Nov 01, 2008 News
Chairman of the Board of Directors of the Guyana Power and Light (GPL), Winston Brassington, is confident that a dark Christmas has been averted, given that the power company has managed to overcome the recent hurdles plaguing the company.
According to Brassington, the Demerara national grid will be generating some 77 megawatts (MW) of electricity when the Christmas demand is slated for 70MW or just above.
“In the short term, the generation situation is improving, but we still face risks. However, based on the current improvement, GPL does not expect any planned outages for Christmas…
“Unplanned outages may occur, however, when units break down or when there are transmission trips,” said Brassington.
The Chairman said that currently the generation capacity for companies on the Demerara grid is 67 megawatts, and the demand for electricity is fluctuating at the generation peak.
In order to facilitate this, Brassington said, the 5.5 megawatt Wartsila Unit has been overhauled.
He added that by next week the 2.2 megawatt EMD Versailles unit will be up and running; by November 10 the 2.5 megawatt unit at Garden of Eden will be available and three 1.6 megawatt Caterpillar units will be rented from MACORP at a cost of US$55,000 per month.
The money will be paid from funds that were remaining from the more than $3B that was approved by the National Assembly earlier this year.
He added also that in February next year the five megawatt Niigata unit at Garden of Eden is also expected to be back in service.
In Berbice, where electricity problems plagued the county especially in recent weeks, Brassington said that there is now a total of 15.5 megawatts available, including three generation units in Skeldon.
He noted that the situation in Berbice has improved from a previous availability of seven megawatts earlier this month. Peak in Berbice is usually 14.5 megawatts.
Brassington said that the five- megawatt unit at Skeldon has been repaired and both 2.2 megawatt units at Onverwagt have been fixed.
The five-megawatt unit at Canefield will have its engine block replaced by November 10, according to Brassington.
The factors contributing to the overall problems at the GPL have been blamed for the recent problems, including the increasing customer demand and the breakdown of aged units.

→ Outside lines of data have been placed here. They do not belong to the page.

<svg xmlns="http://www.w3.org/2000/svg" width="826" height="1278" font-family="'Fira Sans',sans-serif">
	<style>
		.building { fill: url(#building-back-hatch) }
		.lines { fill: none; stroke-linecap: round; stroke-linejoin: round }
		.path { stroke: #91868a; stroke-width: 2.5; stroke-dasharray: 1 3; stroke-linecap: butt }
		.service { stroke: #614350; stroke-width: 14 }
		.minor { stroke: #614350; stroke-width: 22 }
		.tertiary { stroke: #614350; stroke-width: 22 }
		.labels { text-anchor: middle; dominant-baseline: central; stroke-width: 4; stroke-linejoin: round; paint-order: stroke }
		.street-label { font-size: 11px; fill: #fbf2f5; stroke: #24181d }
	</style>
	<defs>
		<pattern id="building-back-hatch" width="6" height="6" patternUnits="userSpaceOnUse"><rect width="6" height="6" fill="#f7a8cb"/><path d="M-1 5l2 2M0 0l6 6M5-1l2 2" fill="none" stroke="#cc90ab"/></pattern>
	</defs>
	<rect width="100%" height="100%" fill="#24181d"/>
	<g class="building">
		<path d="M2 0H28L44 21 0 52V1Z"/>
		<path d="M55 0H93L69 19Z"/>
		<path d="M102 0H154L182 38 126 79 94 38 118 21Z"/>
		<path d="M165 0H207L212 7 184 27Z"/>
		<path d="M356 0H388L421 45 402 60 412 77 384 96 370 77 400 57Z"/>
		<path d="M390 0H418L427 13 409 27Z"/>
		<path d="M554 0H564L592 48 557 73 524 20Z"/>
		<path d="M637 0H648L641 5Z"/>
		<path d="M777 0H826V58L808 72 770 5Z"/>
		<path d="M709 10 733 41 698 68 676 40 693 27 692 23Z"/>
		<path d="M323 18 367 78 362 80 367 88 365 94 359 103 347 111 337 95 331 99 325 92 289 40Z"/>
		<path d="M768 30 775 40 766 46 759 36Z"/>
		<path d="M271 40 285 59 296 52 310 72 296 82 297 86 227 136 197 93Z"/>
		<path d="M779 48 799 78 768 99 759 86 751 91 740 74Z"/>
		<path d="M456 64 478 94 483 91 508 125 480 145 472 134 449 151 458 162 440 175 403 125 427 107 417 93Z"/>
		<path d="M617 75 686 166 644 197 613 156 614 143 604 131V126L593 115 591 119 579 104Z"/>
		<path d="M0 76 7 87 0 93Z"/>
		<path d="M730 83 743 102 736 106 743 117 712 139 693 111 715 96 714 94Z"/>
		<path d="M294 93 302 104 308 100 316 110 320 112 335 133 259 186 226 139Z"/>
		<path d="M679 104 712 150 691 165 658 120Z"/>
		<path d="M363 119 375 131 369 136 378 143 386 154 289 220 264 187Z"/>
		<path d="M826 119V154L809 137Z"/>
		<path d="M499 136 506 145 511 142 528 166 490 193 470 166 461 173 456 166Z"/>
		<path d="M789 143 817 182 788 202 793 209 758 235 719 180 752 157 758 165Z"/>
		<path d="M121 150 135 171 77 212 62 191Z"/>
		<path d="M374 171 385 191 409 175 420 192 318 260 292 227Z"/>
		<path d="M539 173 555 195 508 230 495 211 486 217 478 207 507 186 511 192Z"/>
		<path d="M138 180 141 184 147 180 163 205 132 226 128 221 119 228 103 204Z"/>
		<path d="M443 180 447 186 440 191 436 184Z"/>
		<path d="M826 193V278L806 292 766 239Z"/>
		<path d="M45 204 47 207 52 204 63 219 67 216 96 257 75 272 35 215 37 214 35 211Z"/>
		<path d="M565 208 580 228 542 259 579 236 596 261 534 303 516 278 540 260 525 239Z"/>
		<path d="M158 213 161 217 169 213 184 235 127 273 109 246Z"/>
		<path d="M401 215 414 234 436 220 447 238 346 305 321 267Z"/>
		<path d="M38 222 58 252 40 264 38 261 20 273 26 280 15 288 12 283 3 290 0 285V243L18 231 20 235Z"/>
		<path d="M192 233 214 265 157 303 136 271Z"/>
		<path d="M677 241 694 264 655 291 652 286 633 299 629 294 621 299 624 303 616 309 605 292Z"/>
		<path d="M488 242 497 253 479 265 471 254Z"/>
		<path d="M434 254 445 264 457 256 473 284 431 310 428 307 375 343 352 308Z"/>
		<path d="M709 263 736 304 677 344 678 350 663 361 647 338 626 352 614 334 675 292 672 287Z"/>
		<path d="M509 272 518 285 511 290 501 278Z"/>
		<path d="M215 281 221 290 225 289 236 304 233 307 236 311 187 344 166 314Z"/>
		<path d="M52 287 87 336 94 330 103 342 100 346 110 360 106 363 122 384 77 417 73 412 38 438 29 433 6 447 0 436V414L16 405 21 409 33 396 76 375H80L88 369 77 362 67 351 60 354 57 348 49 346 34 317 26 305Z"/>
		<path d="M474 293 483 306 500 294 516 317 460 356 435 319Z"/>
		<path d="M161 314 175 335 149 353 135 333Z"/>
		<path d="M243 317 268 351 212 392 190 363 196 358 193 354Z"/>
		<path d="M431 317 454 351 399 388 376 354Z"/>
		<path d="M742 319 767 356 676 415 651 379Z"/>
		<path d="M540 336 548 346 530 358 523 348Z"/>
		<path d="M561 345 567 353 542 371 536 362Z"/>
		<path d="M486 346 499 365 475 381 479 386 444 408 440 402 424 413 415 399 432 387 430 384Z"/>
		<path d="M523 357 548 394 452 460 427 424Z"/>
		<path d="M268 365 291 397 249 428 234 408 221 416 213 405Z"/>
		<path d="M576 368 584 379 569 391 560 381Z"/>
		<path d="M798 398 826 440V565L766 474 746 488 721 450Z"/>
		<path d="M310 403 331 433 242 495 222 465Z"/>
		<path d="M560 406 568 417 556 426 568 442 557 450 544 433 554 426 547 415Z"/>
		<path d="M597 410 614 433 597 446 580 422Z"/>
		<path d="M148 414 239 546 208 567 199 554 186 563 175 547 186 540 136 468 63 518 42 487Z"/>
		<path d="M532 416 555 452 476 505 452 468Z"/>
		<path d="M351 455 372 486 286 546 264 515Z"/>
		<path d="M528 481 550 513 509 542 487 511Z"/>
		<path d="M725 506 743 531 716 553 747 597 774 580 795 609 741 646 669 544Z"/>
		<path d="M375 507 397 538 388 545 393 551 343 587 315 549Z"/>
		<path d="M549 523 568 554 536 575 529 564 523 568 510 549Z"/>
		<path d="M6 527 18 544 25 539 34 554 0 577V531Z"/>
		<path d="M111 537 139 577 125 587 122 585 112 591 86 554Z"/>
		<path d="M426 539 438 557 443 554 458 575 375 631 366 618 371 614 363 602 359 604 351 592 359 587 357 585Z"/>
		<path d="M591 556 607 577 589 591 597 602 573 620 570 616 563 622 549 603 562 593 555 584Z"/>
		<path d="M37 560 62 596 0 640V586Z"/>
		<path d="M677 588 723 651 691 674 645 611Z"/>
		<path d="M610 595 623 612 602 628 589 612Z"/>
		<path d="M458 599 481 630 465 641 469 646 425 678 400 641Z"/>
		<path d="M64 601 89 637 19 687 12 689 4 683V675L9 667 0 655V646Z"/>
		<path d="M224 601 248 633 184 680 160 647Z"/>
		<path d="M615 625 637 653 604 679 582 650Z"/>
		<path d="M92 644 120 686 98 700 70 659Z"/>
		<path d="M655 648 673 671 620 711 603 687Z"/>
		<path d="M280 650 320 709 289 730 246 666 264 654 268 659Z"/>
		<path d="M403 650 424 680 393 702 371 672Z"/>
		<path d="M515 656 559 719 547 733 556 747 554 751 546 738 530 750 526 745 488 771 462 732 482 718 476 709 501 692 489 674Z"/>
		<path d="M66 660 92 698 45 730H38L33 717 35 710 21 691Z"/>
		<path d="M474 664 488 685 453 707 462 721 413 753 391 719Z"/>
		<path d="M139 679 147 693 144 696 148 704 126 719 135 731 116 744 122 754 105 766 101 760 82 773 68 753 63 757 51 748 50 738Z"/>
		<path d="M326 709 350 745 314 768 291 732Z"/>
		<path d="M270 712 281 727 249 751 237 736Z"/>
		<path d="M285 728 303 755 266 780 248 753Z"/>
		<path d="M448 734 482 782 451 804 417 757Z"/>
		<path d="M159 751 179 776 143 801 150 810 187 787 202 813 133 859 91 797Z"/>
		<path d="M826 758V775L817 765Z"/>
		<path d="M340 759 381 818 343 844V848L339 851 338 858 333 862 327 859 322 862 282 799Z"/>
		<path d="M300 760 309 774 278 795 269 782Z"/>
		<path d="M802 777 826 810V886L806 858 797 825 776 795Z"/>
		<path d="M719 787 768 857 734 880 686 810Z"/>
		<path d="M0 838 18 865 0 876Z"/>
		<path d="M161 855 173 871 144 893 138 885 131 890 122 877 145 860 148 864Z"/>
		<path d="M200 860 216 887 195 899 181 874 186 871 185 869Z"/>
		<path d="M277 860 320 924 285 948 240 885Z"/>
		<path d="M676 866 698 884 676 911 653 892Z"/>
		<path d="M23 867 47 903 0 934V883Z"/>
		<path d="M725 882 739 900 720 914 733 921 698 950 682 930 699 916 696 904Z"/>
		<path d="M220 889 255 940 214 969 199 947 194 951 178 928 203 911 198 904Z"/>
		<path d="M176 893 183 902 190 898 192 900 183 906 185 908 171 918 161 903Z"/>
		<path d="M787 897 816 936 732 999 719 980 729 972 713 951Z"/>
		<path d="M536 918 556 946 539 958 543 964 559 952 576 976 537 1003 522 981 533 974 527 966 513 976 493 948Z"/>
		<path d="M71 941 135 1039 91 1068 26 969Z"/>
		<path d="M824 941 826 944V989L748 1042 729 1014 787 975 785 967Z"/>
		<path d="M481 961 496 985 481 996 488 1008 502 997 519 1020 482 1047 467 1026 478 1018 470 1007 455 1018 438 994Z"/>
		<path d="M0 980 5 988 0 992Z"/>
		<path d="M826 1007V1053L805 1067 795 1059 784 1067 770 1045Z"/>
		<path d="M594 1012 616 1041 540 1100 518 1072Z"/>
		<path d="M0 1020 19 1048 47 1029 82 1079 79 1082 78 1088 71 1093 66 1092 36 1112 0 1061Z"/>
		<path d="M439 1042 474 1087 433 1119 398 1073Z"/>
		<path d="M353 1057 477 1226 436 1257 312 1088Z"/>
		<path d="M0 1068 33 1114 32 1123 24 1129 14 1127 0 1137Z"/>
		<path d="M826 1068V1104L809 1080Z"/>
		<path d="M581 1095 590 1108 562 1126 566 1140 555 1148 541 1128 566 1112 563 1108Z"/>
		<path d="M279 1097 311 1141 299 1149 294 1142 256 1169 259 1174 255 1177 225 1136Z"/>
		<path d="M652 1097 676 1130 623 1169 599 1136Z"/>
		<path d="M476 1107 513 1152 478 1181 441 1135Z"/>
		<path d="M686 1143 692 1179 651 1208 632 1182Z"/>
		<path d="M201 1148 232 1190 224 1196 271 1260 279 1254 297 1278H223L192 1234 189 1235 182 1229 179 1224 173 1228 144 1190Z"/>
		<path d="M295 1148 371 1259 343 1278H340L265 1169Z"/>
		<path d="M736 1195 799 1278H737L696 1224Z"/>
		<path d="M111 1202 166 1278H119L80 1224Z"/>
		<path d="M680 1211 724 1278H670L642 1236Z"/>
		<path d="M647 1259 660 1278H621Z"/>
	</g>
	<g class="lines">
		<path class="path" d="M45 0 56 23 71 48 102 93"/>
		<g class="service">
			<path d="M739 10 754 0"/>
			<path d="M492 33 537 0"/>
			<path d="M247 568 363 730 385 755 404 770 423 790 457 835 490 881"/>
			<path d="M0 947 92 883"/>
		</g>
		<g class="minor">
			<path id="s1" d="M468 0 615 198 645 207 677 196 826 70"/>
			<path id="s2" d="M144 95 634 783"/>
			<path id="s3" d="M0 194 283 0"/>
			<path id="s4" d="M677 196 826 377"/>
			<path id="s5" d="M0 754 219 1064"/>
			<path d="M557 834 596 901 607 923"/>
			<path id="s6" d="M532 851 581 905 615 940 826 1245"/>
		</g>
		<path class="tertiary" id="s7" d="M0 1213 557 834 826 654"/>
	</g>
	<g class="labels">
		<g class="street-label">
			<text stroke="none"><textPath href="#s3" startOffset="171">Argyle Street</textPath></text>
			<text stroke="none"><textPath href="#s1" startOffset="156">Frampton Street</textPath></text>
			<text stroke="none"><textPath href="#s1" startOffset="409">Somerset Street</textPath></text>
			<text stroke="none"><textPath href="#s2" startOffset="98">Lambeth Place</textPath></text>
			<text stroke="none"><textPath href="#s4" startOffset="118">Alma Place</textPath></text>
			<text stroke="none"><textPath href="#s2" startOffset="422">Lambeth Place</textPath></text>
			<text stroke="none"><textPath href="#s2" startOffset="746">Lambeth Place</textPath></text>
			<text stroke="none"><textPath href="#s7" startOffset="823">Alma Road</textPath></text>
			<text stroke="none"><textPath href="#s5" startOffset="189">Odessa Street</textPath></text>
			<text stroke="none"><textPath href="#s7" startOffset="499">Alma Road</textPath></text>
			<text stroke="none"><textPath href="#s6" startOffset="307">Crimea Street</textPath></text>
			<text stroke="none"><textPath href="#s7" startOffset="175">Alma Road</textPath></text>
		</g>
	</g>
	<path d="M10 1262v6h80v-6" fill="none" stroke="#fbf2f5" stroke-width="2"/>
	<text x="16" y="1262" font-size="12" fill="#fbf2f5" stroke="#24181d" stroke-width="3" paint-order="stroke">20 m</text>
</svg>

He noted that the problems were complicated with the fact that six major Wartsilla units had to be overhauled during the year, as well as the intermittent problems with the availability of the GuySuCo Skeldon sets.
Prime Minister Sam Hinds, who was also present at the press briefing, said that he did not believe that consumers could see a drop in electricity rates despite the significant decrease in fuel prices on the world market, which are down from a high of US$147 per barrel to below US$65 per barrel.
He posited that if the price were to fall below US$50 per barrel and remain below that mark, then a decrease would be possible.
This is in light of the fact that the company is currently operating at just about break even when one considers its revenue against the total cost of operations.
Earlier in the year, the total cost of operations far outweighed the revenue, which prompted the Government to inject the more than $3B into the company. Another factor compounding the situation is the fact that the company is faced with 33 per cent technical and commercial losses.
This is a minimal reduction, as reported earlier, and the fact that the company has been more or less strapped for cash is the reason behind the very minimal decrease of about three per cent, given that the company had to almost cease investment in reducing the losses.
Two weeks ago, blackouts around the country appeared to be imminent for the rest of the year as GPL had been reaching its capacity even as the Christmas season approaches.
Chief Executive Officer of the company, Bharat Dindyal, had said that demand for electricity had reached the peak that is usually experienced during the Christmas season.
According to Brassington, until the three capital projects announced in May this year come on stream, at a cost over US$30 M, reliable generation capacity will be tight.
Additionally, GPL expects to invest US$40 M (via a Chinese loan secured by President Bharrat Jagdeo) over the next three years to rebuild its transmission system.
Between 2008 and 2011, more that US$70 M will be invested directly into GPL by the Government, with a view to improving generation and transmission.